Thursday 5 April 2018

Spy poisoning row: Britain on the back foot in social media war with Russia

Boris Johnson

The U.K. said all evidence points to Russia in the case of the former spy poisoned in southern England, in an effort to regain the upper hand in the face of a Russian blitz to discredit its investigation.

“There is no doubt that we have found nerve agent, that nerve agent has been identified to have been manufactured, we believe in Russia, and we believe that the nerve agent, the Novichok type of nerve agent is only capable of being produced by a nation state,” Security Minister Ben Wallace said on Thursday in a BBC radio interview. “We can say that all roads lead to Russia, that we are beyond reasonable doubt that the Russian state is behind this.”

Russia on Thursday will step up its attempts to discredit Britain with a press conference in London by its ambassador, Alexander Yakovenko.
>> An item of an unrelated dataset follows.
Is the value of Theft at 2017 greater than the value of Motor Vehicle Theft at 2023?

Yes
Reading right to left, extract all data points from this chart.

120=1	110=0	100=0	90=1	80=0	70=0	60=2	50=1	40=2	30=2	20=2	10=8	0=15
Russia has also called for an emergency meeting of the United Nations Security Council on Thursday to discuss the case, which left a former double agent, Sergei Skripal, and his daughter Yulia hospitalized in a critical condition.

Britain has come under pressure from Russia to prove its charges after Gary Aitkenhead, director of the U.K.’s Porton Down laboratory that identified the nerve agent, said his scientists hadn’t determined its source, directly contradicting Foreign Secretary Boris Johnson. That led to the deletion on Wednesday of a Foreign Office tweet that made the same link, prompting a backlash from Russia.